Cola advertising is especially intriguing, and not just because Coke & Pepsi are two of the biggest brands out there. When what you're selling is nothing more than bubbly sugar water, it allows you to wholeheartedly market an 'image' unclouded by any need to point out particular product features. And while at first glance Coke & Pepsi may be the same thing, there are subtle-yet-significant differences to their approach. For one thing, let's look closer at those product features themselves...
Since the price they paid for The Pepsi Challenge is that they are forever labelled as the 'other option', Pepsi has embraced this by focusing on the cool refreshment of the soda itself as the centrepiece of their ongoing imagery. They want you to refresh the almost innate "I'm thirsty & Coke is the first thing I think of" mindset, and see yourself as cooler than others as you make the distinctly defined choice of reaching for a Pepsi.
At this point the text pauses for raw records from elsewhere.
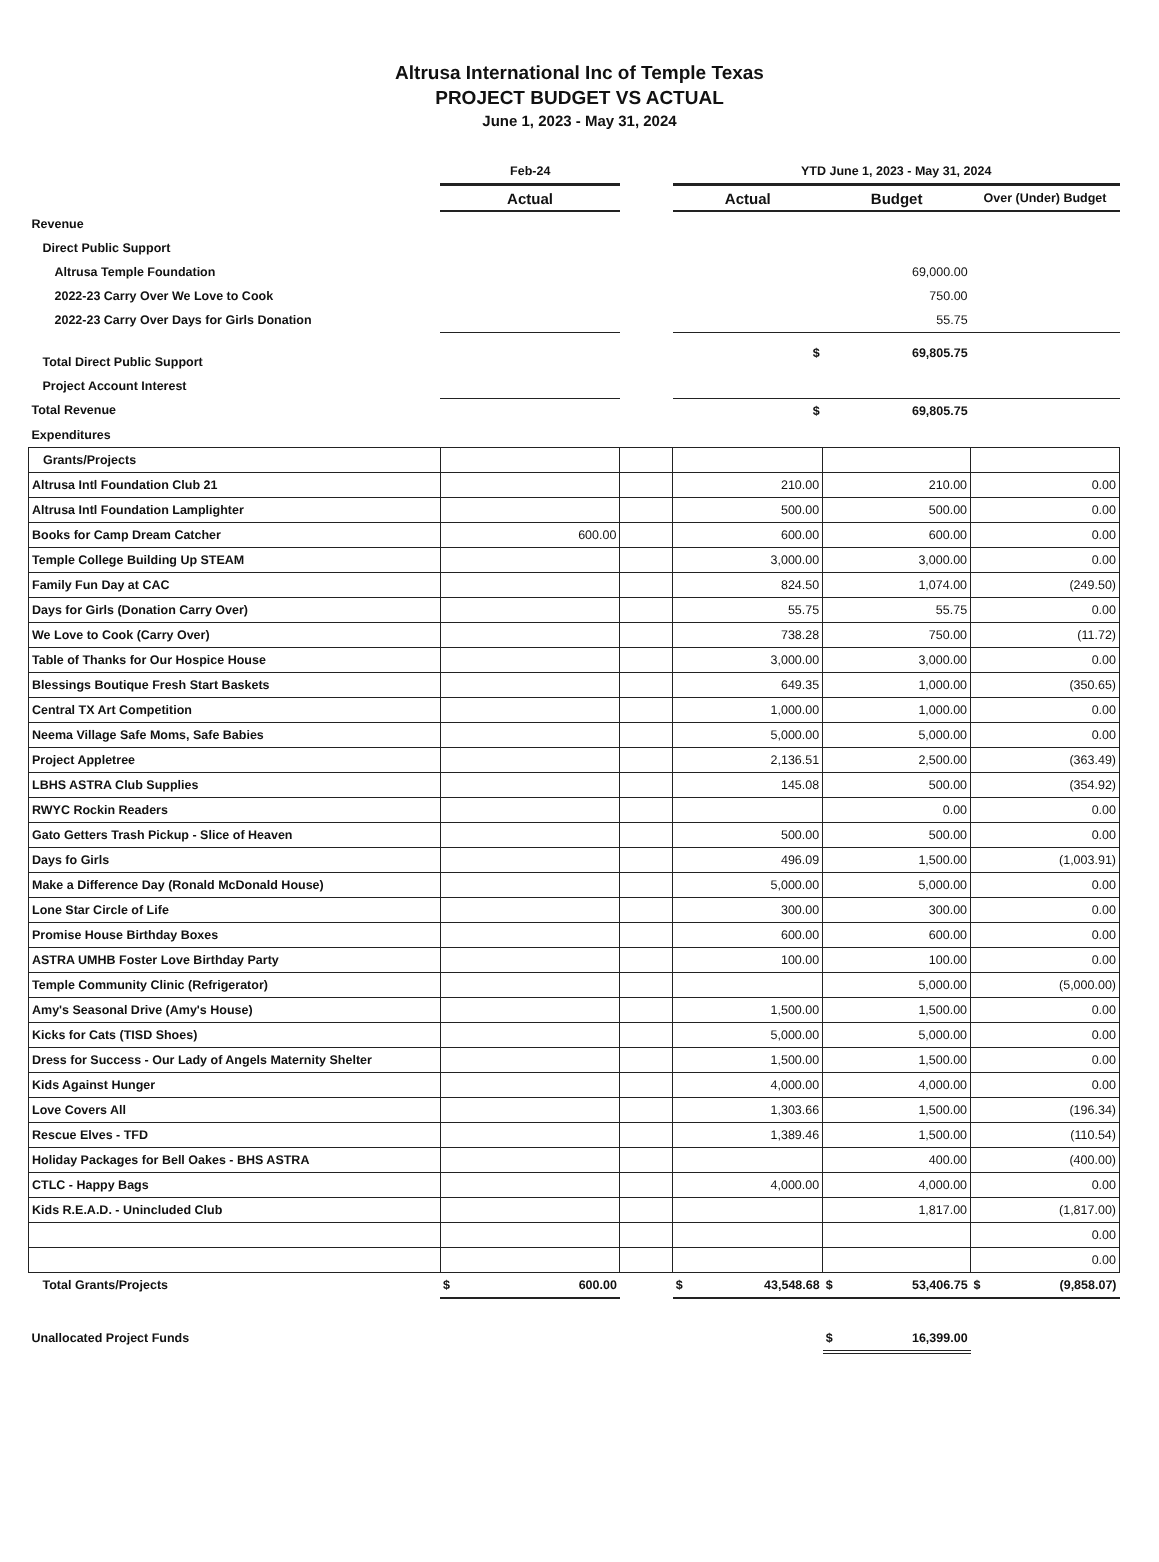Altrusa International Inc of Temple Texas
PROJECT BUDGET VS ACTUAL
June 1, 2023 - May 31, 2024
| | Feb-24 | | YTD June 1, 2023 - May 31, 2024 | | |
| --- | --- | --- | --- | --- | --- |
| | Actual | | Actual | Budget | Over (Under) Budget |
| Revenue | | | | | |
| Direct Public Support | | | | | |
| Altrusa Temple Foundation | | | | 69,000.00 | |
| 2022-23 Carry Over We Love to Cook | | | | 750.00 | |
| 2022-23 Carry Over Days for Girls Donation | | | | 55.75 | |
| Total Direct Public Support | | | $ | 69,805.75 | |
| Project Account Interest | | | | | |
| Total Revenue | | | $ | 69,805.75 | |
| Expenditures | | | | | |
| Grants/Projects | | | | | |
| Altrusa Intl Foundation Club 21 | | | 210.00 | 210.00 | 0.00 |
| Altrusa Intl Foundation Lamplighter | | | 500.00 | 500.00 | 0.00 |
| Books for Camp Dream Catcher | 600.00 | | 600.00 | 600.00 | 0.00 |
| Temple College Building Up STEAM | | | 3,000.00 | 3,000.00 | 0.00 |
| Family Fun Day at CAC | | | 824.50 | 1,074.00 | (249.50) |
| Days for Girls (Donation Carry Over) | | | 55.75 | 55.75 | 0.00 |
| We Love to Cook (Carry Over) | | | 738.28 | 750.00 | (11.72) |
| Table of Thanks for Our Hospice House | | | 3,000.00 | 3,000.00 | 0.00 |
| Blessings Boutique Fresh Start Baskets | | | 649.35 | 1,000.00 | (350.65) |
| Central TX Art Competition | | | 1,000.00 | 1,000.00 | 0.00 |
| Neema Village Safe Moms, Safe Babies | | | 5,000.00 | 5,000.00 | 0.00 |
| Project Appletree | | | 2,136.51 | 2,500.00 | (363.49) |
| LBHS ASTRA Club Supplies | | | 145.08 | 500.00 | (354.92) |
| RWYC Rockin Readers | | | | 0.00 | 0.00 |
| Gato Getters Trash Pickup - Slice of Heaven | | | 500.00 | 500.00 | 0.00 |
| Days fo Girls | | | 496.09 | 1,500.00 | (1,003.91) |
| Make a Difference Day (Ronald McDonald House) | | | 5,000.00 | 5,000.00 | 0.00 |
| Lone Star Circle of Life | | | 300.00 | 300.00 | 0.00 |
| Promise House Birthday Boxes | | | 600.00 | 600.00 | 0.00 |
| ASTRA UMHB Foster Love Birthday Party | | | 100.00 | 100.00 | 0.00 |
| Temple Community Clinic (Refrigerator) | | | | 5,000.00 | (5,000.00) |
| Amy's Seasonal Drive (Amy's House) | | | 1,500.00 | 1,500.00 | 0.00 |
| Kicks for Cats (TISD Shoes) | | | 5,000.00 | 5,000.00 | 0.00 |
| Dress for Success - Our Lady of Angels Maternity Shelter | | | 1,500.00 | 1,500.00 | 0.00 |
| Kids Against Hunger | | | 4,000.00 | 4,000.00 | 0.00 |
| Love Covers All | | | 1,303.66 | 1,500.00 | (196.34) |
| Rescue Elves - TFD | | | 1,389.46 | 1,500.00 | (110.54) |
| Holiday Packages for Bell Oakes - BHS ASTRA | | | | 400.00 | (400.00) |
| CTLC - Happy Bags | | | 4,000.00 | 4,000.00 | 0.00 |
| Kids R.E.A.D. - Unincluded Club | | | | 1,817.00 | (1,817.00) |
| | | | | | 0.00 |
| | | | | | 0.00 |
| Total Grants/Projects | $ 600.00 | | $ 43,548.68 | $ 53,406.75 | $ (9,858.07) |
| Unallocated Project Funds | | | | $ 16,399.00 | |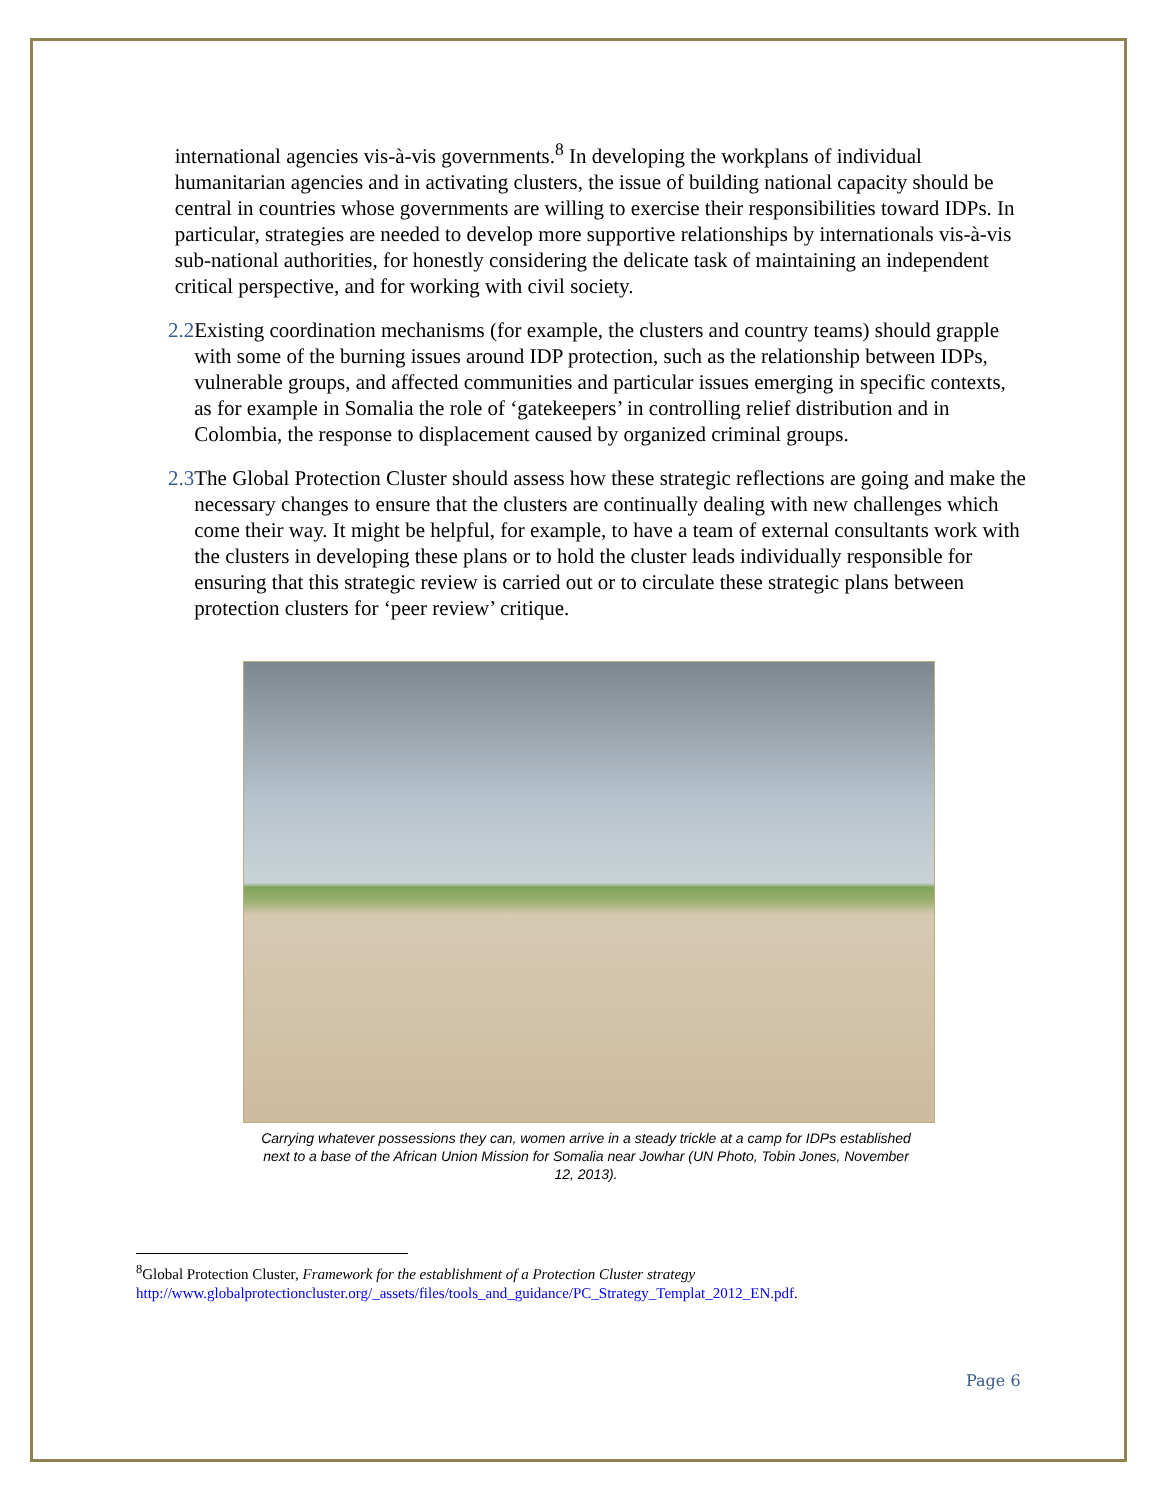international agencies vis-à-vis governments.<sup>8</sup> In developing the workplans of individual humanitarian agencies and in activating clusters, the issue of building national capacity should be central in countries whose governments are willing to exercise their responsibilities toward IDPs. In particular, strategies are needed to develop more supportive relationships by internationals vis-à-vis sub-national authorities, for honestly considering the delicate task of maintaining an independent critical perspective, and for working with civil society.
2.2
Existing coordination mechanisms (for example, the clusters and country teams) should grapple with some of the burning issues around IDP protection, such as the relationship between IDPs, vulnerable groups, and affected communities and particular issues emerging in specific contexts, as for example in Somalia the role of ‘gatekeepers’ in controlling relief distribution and in Colombia, the response to displacement caused by organized criminal groups.
2.3
The Global Protection Cluster should assess how these strategic reflections are going and make the necessary changes to ensure that the clusters are continually dealing with new challenges which come their way. It might be helpful, for example, to have a team of external consultants work with the clusters in developing these plans or to hold the cluster leads individually responsible for ensuring that this strategic review is carried out or to circulate these strategic plans between protection clusters for ‘peer review’ critique.
Carrying whatever possessions they can, women arrive in a steady trickle at a camp for IDPs established next to a base of the African Union Mission for Somalia near Jowhar (UN Photo, Tobin Jones, November 12, 2013).
<sup>8</sup> Global Protection Cluster, Framework for the establishment of a Protection Cluster strategy
http://www.globalprotectioncluster.org/_assets/files/tools_and_guidance/PC_Strategy_Templat_2012_EN.pdf.
Page 6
Whether it's Madonna or Michael Jackson proclaiming Pepsi as the drink of a new generation, or the Spice Girls telling the Baby Boomers to Move Over, the Us & Them distinction has been the central difference in Pepsi's ongoing message.
Coke on the other hand, would rather you not even think about the actual flavour of Coke; the chemical nature of the kola nut flavour works in their favour here. (It is a taste quickly forgotten by the tastebuds, prompting the next sip & making it impossible to carry a Coke around without drinking it.) Coke would instead rather you idealise the sharing aspects of Coca-Cola: that it is increasingly the beverage that the whole world has in common & that when the aliens come, we'll welcome them with a bottle of Coke.
Coke & Pepsi both use a lot of youthful images in their campaigns, but a closer look reveals the devilishly detailed differences. Coke's images of youth are people playing at the beach with friends, a kind of perpetual youthfulness that even older drinkers will be able to remember & idealise as they project a Coca-Cola association back onto those memories. More often, Pepsi use younger celebrities that may not even be recogniseable to an older demographic. Pepsi's 2010 'Hit Refresh' campaign with a slogan that aimed to convince new drinkers to jump the fence. But for anyone too old to get the reference to perpetually hitting F5 to reload your social media feed, it excluded them from this conversation & for the 'cool crowd' Pepsi drinkers 'in the know', that's just the way they like it.